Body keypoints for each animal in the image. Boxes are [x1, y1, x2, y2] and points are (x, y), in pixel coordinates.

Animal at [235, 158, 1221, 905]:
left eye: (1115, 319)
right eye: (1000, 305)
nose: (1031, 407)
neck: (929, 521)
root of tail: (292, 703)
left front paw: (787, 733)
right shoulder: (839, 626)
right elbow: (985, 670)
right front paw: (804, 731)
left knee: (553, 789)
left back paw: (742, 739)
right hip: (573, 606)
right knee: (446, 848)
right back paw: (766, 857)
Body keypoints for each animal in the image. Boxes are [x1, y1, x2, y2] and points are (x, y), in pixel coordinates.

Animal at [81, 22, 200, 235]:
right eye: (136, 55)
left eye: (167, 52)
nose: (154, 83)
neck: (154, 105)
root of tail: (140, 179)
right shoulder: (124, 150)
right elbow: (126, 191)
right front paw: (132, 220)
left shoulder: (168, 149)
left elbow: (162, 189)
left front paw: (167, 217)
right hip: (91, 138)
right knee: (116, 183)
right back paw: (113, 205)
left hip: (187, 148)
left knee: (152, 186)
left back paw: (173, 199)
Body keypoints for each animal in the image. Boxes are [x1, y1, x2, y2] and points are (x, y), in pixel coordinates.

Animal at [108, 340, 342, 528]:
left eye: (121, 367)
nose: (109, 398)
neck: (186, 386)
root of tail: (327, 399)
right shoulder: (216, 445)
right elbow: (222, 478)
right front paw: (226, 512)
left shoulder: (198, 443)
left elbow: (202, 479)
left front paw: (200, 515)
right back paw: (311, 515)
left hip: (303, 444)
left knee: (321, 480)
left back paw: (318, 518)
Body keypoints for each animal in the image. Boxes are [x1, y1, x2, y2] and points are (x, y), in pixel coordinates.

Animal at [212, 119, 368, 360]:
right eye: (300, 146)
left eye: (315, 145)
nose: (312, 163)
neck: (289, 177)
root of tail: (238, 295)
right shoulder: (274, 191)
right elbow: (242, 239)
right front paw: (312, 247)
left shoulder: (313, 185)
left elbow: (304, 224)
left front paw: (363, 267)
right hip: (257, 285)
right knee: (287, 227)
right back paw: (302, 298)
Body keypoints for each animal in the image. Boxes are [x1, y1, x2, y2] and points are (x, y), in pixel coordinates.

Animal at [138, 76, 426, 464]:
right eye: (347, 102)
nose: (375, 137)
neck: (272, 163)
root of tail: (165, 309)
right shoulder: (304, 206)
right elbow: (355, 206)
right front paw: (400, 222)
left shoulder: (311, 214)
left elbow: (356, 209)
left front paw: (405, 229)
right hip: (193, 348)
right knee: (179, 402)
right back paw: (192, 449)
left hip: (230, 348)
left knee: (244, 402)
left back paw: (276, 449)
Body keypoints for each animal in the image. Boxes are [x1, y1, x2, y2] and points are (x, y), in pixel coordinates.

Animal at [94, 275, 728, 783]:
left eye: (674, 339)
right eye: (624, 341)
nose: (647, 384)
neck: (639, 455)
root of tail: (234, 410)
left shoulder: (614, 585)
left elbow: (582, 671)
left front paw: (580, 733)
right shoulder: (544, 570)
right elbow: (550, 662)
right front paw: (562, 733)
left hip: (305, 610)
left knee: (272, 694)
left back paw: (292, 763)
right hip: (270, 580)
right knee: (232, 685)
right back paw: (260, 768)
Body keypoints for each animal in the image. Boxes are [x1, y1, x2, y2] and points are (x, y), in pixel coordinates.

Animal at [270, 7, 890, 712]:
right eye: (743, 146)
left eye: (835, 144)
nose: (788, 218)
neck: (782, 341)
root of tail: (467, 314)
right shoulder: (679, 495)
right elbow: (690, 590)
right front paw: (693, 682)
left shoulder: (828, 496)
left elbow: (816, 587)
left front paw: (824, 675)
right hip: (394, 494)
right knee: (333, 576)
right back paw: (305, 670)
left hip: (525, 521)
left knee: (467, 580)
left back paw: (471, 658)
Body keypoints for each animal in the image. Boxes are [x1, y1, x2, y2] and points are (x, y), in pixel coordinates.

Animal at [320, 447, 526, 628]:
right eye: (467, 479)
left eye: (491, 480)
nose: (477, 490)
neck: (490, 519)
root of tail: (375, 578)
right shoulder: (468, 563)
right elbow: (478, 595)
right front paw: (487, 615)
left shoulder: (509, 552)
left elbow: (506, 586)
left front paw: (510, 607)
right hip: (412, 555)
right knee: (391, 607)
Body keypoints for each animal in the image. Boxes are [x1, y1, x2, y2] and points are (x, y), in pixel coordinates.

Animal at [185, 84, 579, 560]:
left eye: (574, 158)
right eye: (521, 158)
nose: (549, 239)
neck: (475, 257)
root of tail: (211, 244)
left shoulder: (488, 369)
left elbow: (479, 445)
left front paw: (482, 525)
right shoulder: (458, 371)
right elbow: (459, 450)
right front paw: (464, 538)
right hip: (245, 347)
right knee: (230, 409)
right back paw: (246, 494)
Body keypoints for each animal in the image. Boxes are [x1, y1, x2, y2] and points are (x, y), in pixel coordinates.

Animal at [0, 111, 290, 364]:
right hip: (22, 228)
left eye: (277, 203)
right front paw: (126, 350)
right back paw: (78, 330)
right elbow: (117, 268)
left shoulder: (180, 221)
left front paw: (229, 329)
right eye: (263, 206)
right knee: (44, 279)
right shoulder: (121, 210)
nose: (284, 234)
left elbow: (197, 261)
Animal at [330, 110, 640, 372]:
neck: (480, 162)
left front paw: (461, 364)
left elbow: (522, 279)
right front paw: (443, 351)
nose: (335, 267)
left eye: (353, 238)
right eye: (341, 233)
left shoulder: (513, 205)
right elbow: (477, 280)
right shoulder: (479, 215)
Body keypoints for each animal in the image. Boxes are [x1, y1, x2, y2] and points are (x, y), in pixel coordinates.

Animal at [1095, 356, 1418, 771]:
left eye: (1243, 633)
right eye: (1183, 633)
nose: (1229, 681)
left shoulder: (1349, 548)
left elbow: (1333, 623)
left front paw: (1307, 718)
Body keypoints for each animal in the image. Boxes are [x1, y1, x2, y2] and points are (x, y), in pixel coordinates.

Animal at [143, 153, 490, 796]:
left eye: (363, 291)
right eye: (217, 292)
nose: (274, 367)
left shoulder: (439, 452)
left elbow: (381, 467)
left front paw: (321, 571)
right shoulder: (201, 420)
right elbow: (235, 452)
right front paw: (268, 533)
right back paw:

☆ ☆ ☆

Problem details => Throughout the material above, find each line with "neck" and return it.

Your solution =>
neck: (929, 521)
neck: (154, 105)
neck: (186, 386)
neck: (289, 177)
neck: (272, 163)
neck: (639, 455)
neck: (782, 341)
neck: (490, 519)
neck: (475, 257)
neck: (480, 162)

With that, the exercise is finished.